Hundesteuern wurden in Deutschland immer wieder erhoben. Um 1500 konnten sich Bauern durch eine Kornabgabe, das so genannte Hundekorn, von der Gestellung ihres Hundes zur Jagd freikaufen. Preußen erhob ab 1814 eine Luxussteuer auf das Halten von Hunden, Katzen, Pferden, Enten, Stubenvögeln und Hausdienern sowie den Besitz von Klavieren und Pferdeschlitten. Bismarck führte eine kommunale Hundesteuer sowie die Hundemarke ein, um den Hundebestand zu kontrollieren und die Ausbreitung der Tollwut und anderer Seuchen zu verhindern.

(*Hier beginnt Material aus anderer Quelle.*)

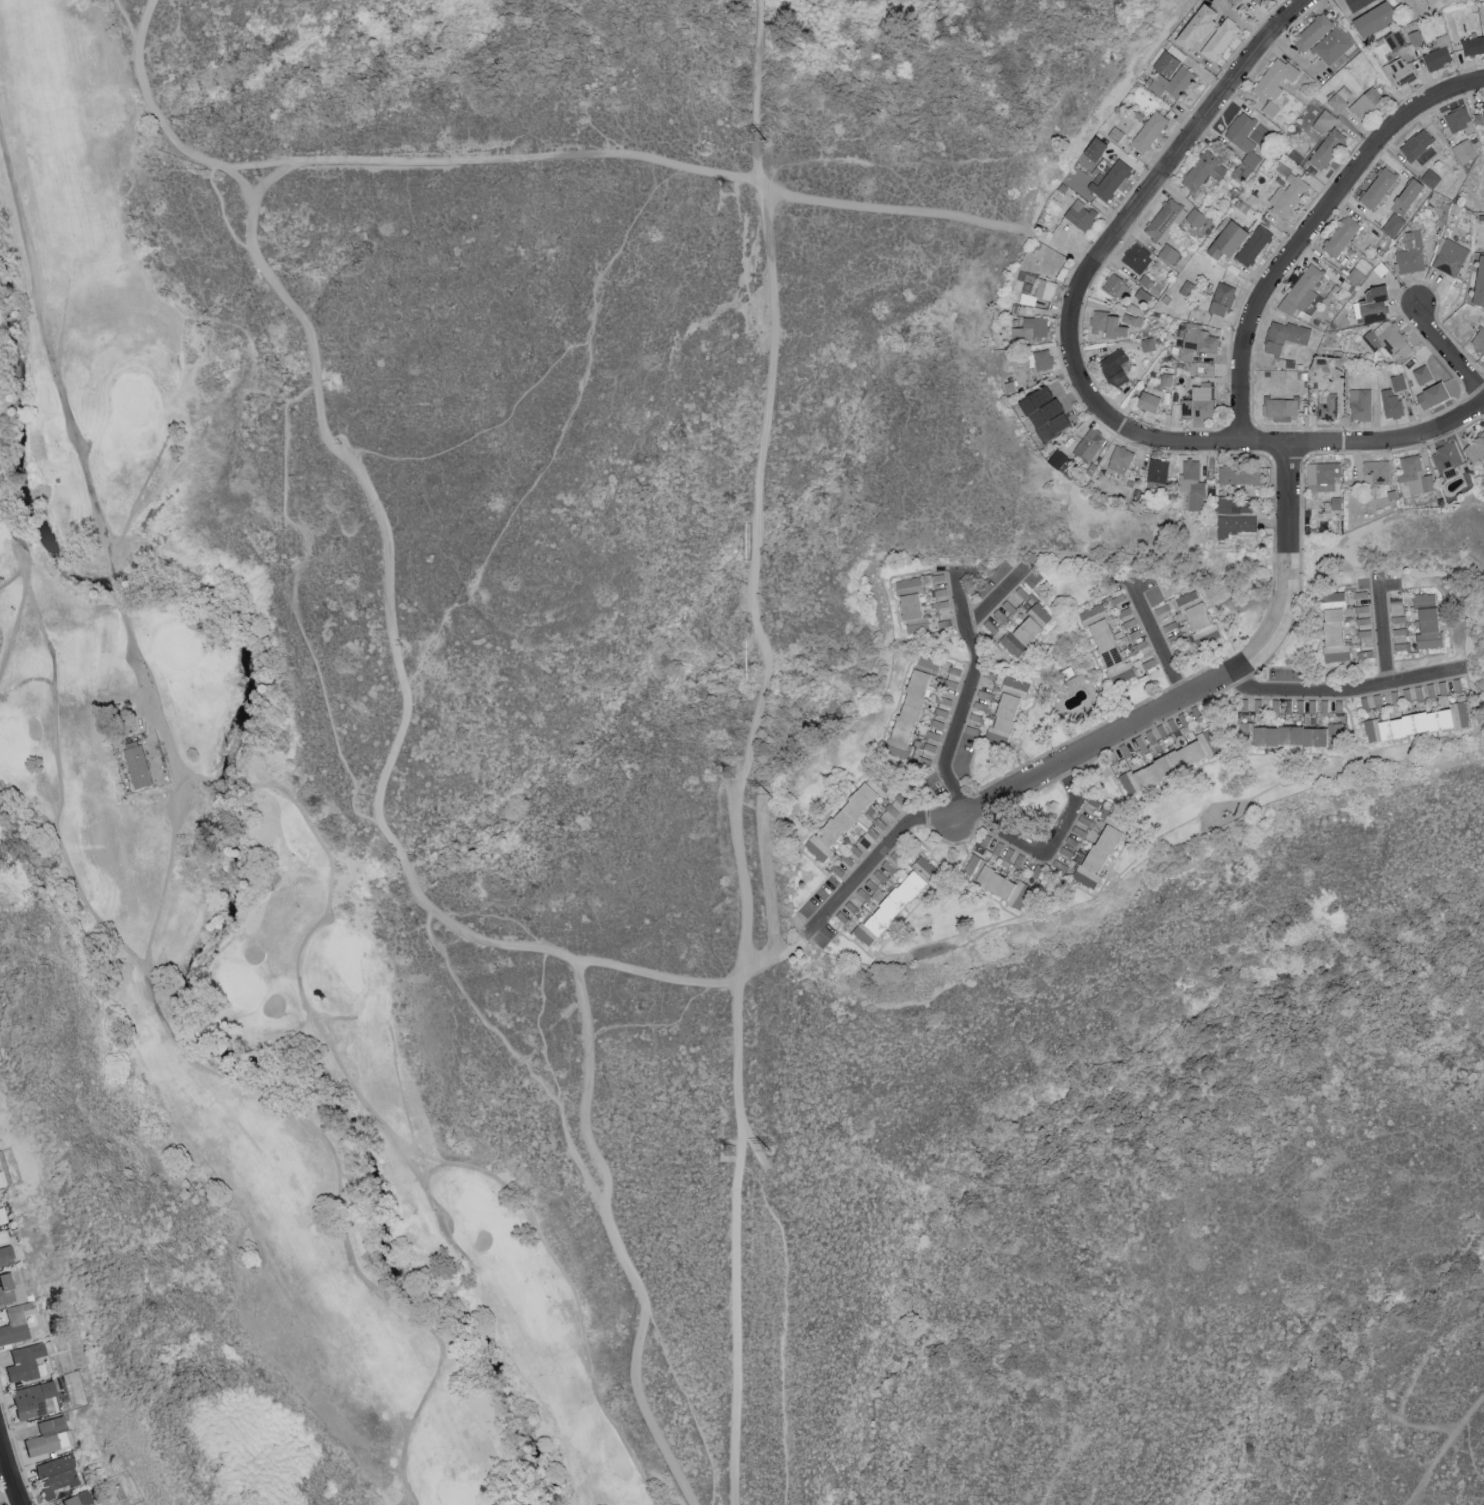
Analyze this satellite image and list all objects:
building: (1230, 0)
building: (1264, 1)
building: (1357, 3)
building: (1374, 18)
road: (144, 23)
road: (122, 24)
building: (1197, 24)
building: (1312, 31)
building: (1415, 36)
building: (1220, 38)
building: (1395, 39)
building: (1443, 39)
building: (1473, 44)
building: (1332, 45)
building: (1176, 51)
building: (1437, 57)
road: (1368, 58)
building: (1166, 63)
building: (1400, 70)
building: (1273, 78)
building: (1171, 81)
building: (1340, 97)
building: (1366, 102)
building: (1270, 108)
building: (1480, 115)
building: (1458, 118)
building: (1324, 121)
building: (1149, 130)
building: (1243, 136)
road: (173, 137)
power tower: (767, 144)
building: (1418, 145)
building: (1327, 148)
building: (1464, 150)
road: (646, 157)
building: (1203, 170)
building: (1241, 171)
building: (1430, 177)
building: (1109, 179)
building: (1377, 187)
power tower: (731, 189)
building: (1408, 193)
building: (1287, 195)
building: (1080, 214)
building: (1196, 217)
building: (1162, 218)
building: (1393, 224)
road: (1313, 233)
building: (1340, 235)
building: (1227, 239)
building: (1253, 244)
road: (1106, 250)
park: (297, 251)
building: (1410, 252)
building: (1169, 253)
road: (1075, 255)
building: (1450, 256)
building: (1136, 257)
building: (1358, 270)
building: (1145, 280)
building: (1479, 282)
building: (1117, 285)
building: (1186, 287)
building: (1301, 289)
building: (1039, 291)
building: (1142, 294)
building: (1221, 298)
building: (1372, 304)
building: (1132, 319)
building: (1471, 319)
building: (1108, 323)
building: (1031, 328)
building: (1388, 337)
building: (1479, 337)
building: (1196, 340)
building: (1274, 341)
building: (1147, 343)
road: (1447, 349)
building: (1042, 358)
building: (1112, 361)
building: (1422, 374)
building: (1118, 377)
building: (1167, 379)
building: (1398, 381)
building: (1432, 394)
building: (1149, 398)
park: (134, 399)
building: (1198, 401)
building: (1360, 403)
building: (1391, 403)
building: (1327, 404)
building: (1281, 405)
building: (1044, 412)
road: (1366, 442)
building: (1089, 443)
building: (1475, 447)
building: (1058, 458)
building: (1447, 458)
building: (1120, 459)
building: (1157, 469)
building: (1376, 470)
building: (1238, 473)
building: (1323, 473)
building: (1415, 474)
building: (1192, 483)
building: (1233, 505)
building: (1236, 523)
park: (0, 544)
road: (1388, 586)
building: (1337, 597)
road: (389, 598)
road: (752, 598)
road: (998, 598)
building: (1423, 599)
road: (294, 601)
building: (911, 605)
building: (1362, 608)
building: (1162, 609)
building: (1000, 615)
building: (1197, 619)
building: (1362, 621)
building: (989, 626)
road: (1384, 627)
building: (1428, 627)
building: (1026, 629)
building: (1364, 632)
road: (937, 637)
building: (1338, 637)
building: (1106, 642)
road: (1160, 644)
building: (1402, 648)
park: (182, 649)
road: (946, 659)
building: (928, 661)
building: (954, 670)
building: (951, 683)
road: (1215, 683)
building: (1443, 687)
building: (1458, 689)
road: (1347, 690)
road: (969, 694)
building: (984, 694)
building: (943, 700)
road: (893, 711)
building: (940, 711)
building: (1005, 711)
building: (908, 713)
building: (976, 717)
road: (160, 719)
road: (1350, 719)
building: (1418, 722)
building: (1243, 732)
building: (1289, 735)
building: (1331, 736)
park: (14, 746)
building: (1169, 762)
building: (137, 766)
road: (1198, 769)
power tower: (730, 772)
power tower: (770, 794)
park: (635, 803)
building: (841, 821)
road: (1137, 825)
road: (1169, 831)
road: (942, 839)
building: (997, 848)
road: (1053, 848)
road: (887, 850)
building: (1066, 852)
building: (1097, 855)
building: (1019, 860)
park: (249, 861)
building: (972, 866)
building: (923, 867)
road: (168, 874)
building: (1002, 885)
road: (930, 894)
road: (981, 896)
building: (851, 907)
building: (888, 908)
road: (812, 928)
road: (826, 931)
road: (778, 954)
park: (350, 963)
road: (655, 977)
park: (241, 987)
road: (517, 1055)
road: (197, 1058)
power tower: (735, 1152)
power tower: (772, 1152)
park: (480, 1209)
building: (0, 1221)
road: (615, 1238)
road: (553, 1251)
building: (5, 1256)
building: (4, 1290)
building: (12, 1326)
road: (738, 1350)
building: (23, 1363)
building: (29, 1400)
building: (45, 1437)
road: (1442, 1448)
road: (10, 1471)
building: (53, 1476)
park: (455, 1494)
building: (77, 1499)

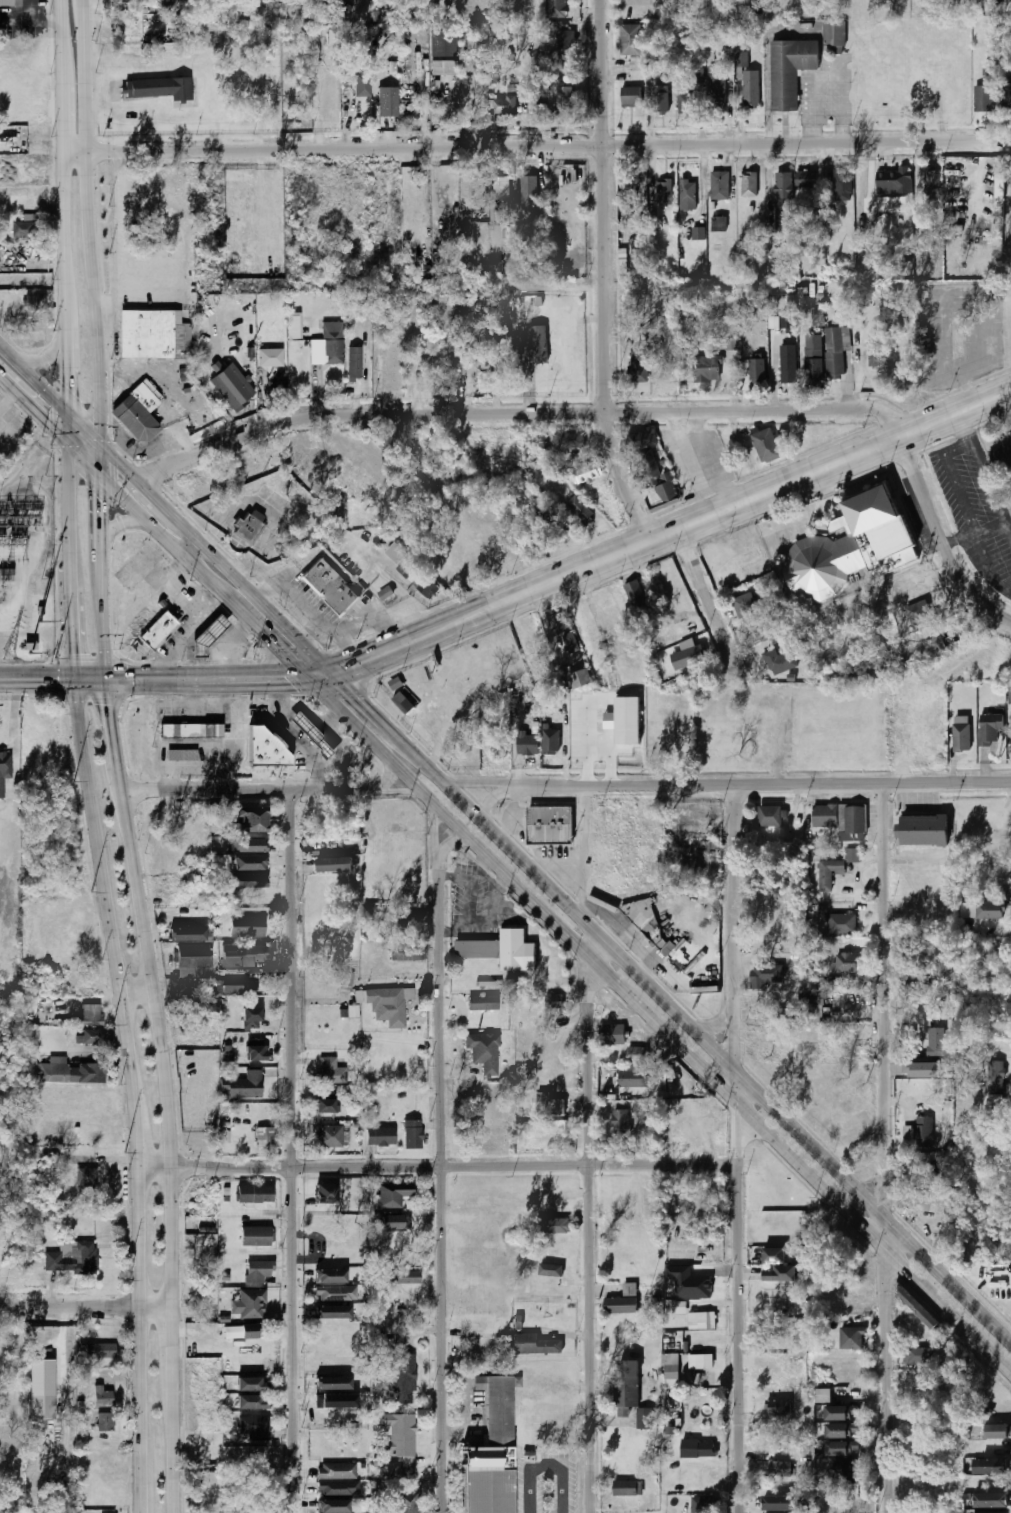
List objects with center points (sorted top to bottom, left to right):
building: (11, 2)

Heute sind die ordnungspolitischen und hygienischen Gründe für die Hundesteuer weggefallen, auch wenn sie noch angeführt werden. In Baden-Württemberg, dem Saarland sowie Bremen, Hamburg und Berlin sind die Kommunen verpflichtet, eine Hundesteuer zu erheben. In allen anderen Bundesländern haben sie die Möglichkeit. Europaweit gibt es die Hundesteuer aber nur noch in Deutschland und vier weiteren Ländern, selbst Großbritannien verzichtet seit 1990 darauf. In Deutschland verzichtet allein die Stadt Eschborn auf die Hundesteuer. Dass keine Steuern auf Katzen und andere Tiere erhoben werden, begründet Thüringen damit, dass dazu der Verwaltungsaufwand zu groß wäre.
Die Einnahmen aus der Hundesteuer fließen in den normalen Gemeindehaushalt. Einen zweckgebundenen Einsatz des Geldes, zum Beispiel für Grünanlagen oder Hundewiesen, verbietet das Steuerrecht.